Stock Market

NEW DELHI: IndusInd Bank is set to report its September quarter results on Monday.

Brokerages largely expect the lender to register a sold loan growth of 20-28 per cent but expect some pressure on net interest margin.

Commentary on expected synergies from Bharat Financial merger and ILFS exposure will be keenly watched, say experts. Brokerage Nomura India sees IndusInd reporting a strong 28 per cent YoY growth in loan growth but expects margin to compress by 5 basis points sequentially with fixed rate asset book and higher wholesale funding translating to 20 per cent YoY NII growth. “Weak core fee growth and trading gains will lead to PPOP growth of 17 per cent YoY.

Credit cost and asset quality trends will remain steady.

Details on the merger of Bharat Financials and expected synergies from that will be keenly watched,” it said. ICICI Securities expects a loan growth of 27 per cent YoY to Rs 1,57,056 crore led by both corporate finance and consumer finance segment.

Within consumer and CV financing spaces, credit cards and personal loans would continue with healthy growth, it said. “Margins are expected to be strong at 3.8-3.9 per cent range.

This would lead to NII growth of 20.5 per cent YoY to Rs 2,194 crore.

PAT of Rs 1,091 crore is expected, up 24 per cent YoY while asset quality should remain largely steady.

However, the management commentary on exposure to ILFS and progress on merger with Bharat Financial would be keenly observed,” the brokerage added. Brokerage Prabhudas Lilladher expects the bank to report NII of Rs 2,230 crore for the quarter, up 22.5 per cent YoY against Rs 1,821 crore in the year-ago quarter. Profit after tax (PAT) is seen at Rs 1,081.20 crore, up 22.8 per cent YoY over Rs 880 crore in the year-ago quarter.

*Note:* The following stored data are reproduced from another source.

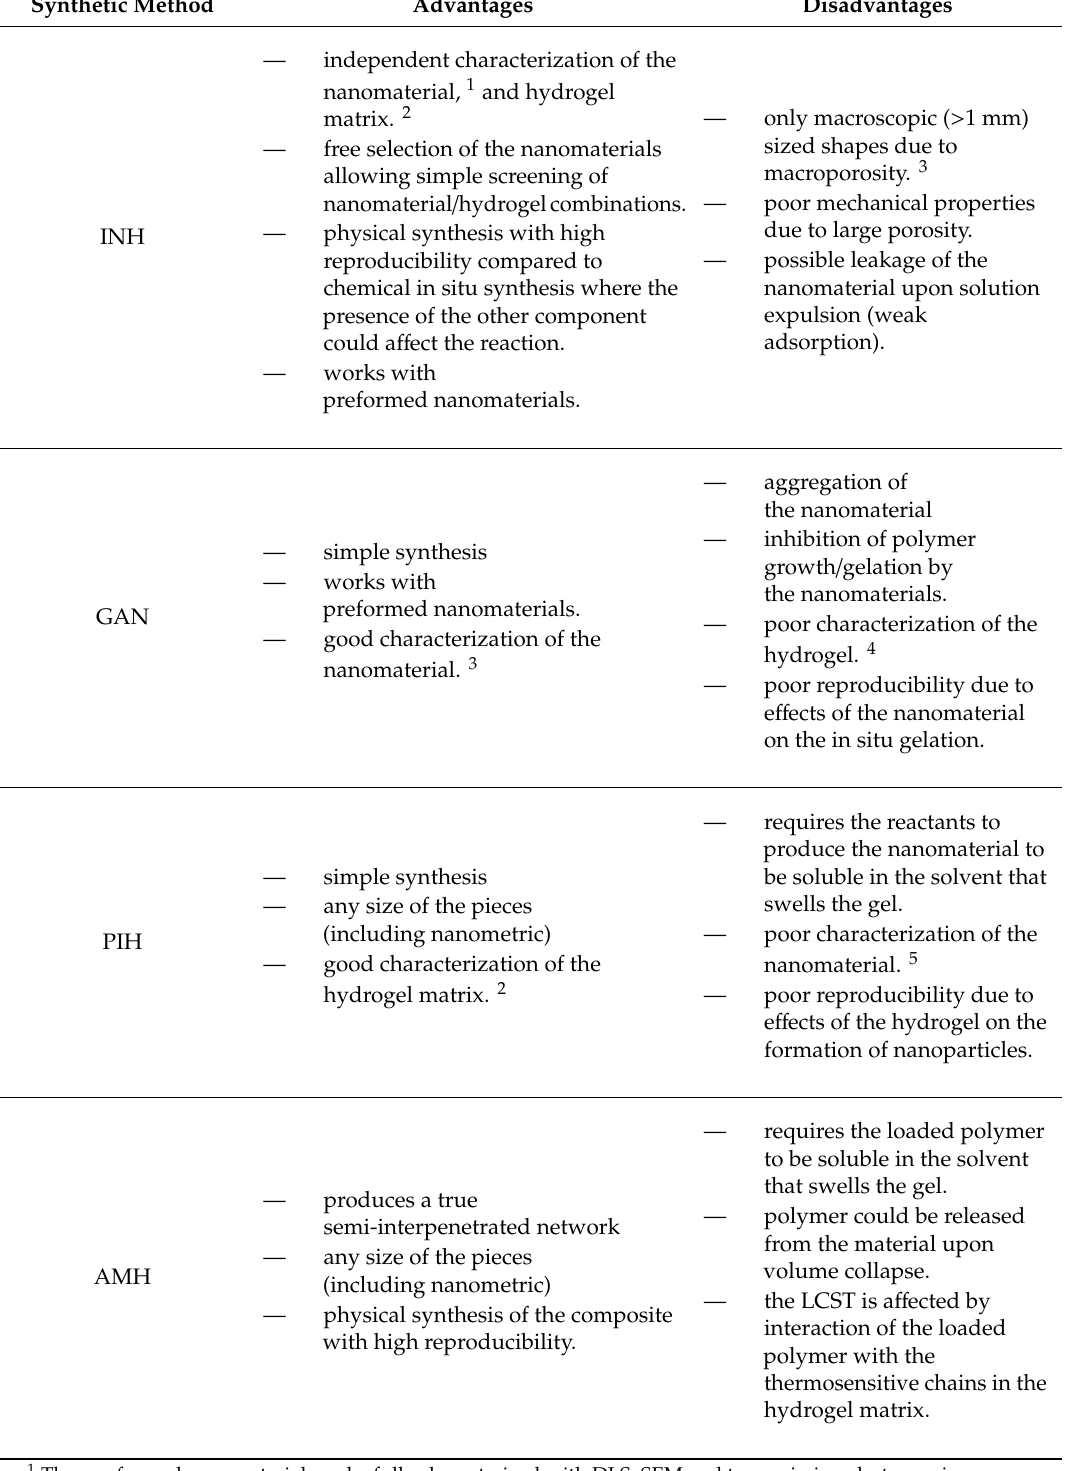
Table 2. Advantages and disadvantages of the di ff erent synthetic methods described before. Synthetic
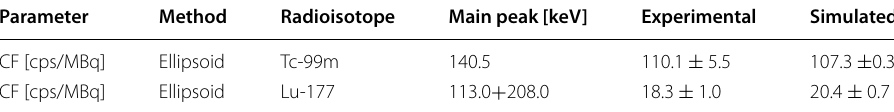
Table 9 Experimental and simulated CF values for 99 m Tc and 177 Lu obtained from acquisitions with the Jaszczak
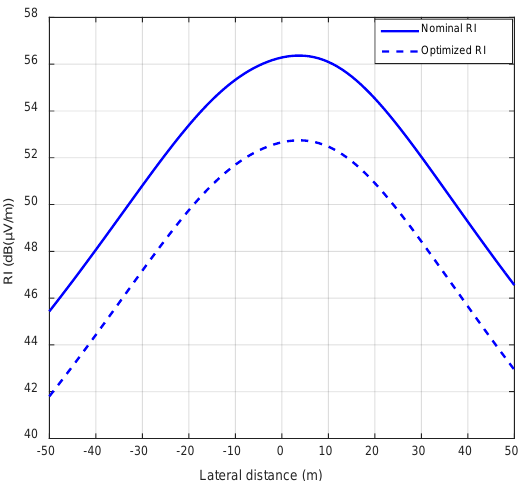
Figure 10. Comparison of nominal and optimized RI lateral profiles for ± 500 kV line. Table 6. Optimal geometric parameters for ±600 kV HVDC line.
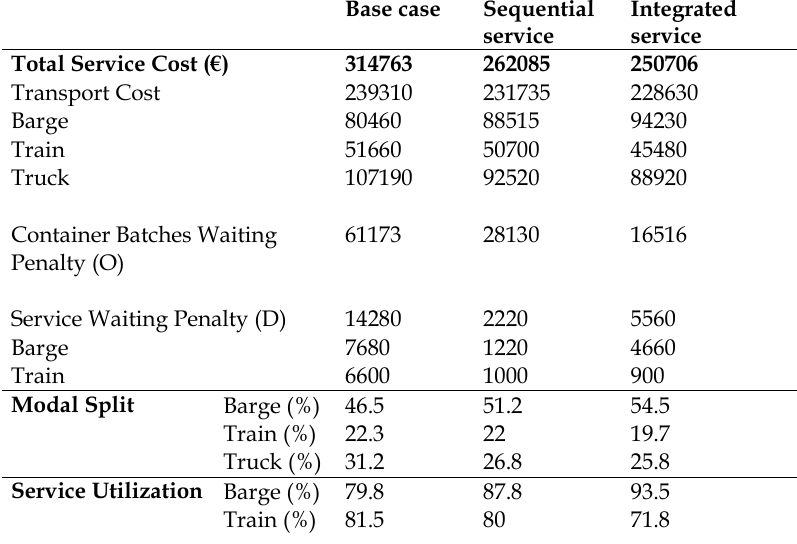
Table 3. Results for three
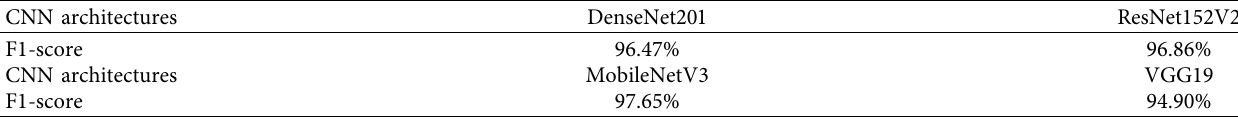
Table 7: Accuracy of network architectures based on F1-score using ADAS optimization function.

Margins are expected to contract 10 basis points YoY to 3.9 per cent from 4 per cent in the same quarter alst year.

Brokerage Sharekhan expects the lender to continue with its 20 per cent-plus loan growth momentum while it expects the bank to maintain its margins.

The high yielding consumer finance and CV segments are expected to drive growth, it said. Kotak Securities is expecting a slower revenue growth, in addition to some pressure on NIM. “We expect NIM to decline 10 bps QoQ.

We expect limited asset quality stress and GNPL of 1.2 per cent, up 5 bps QoQ.

Coverage ratio will remain similar to the previous quarter."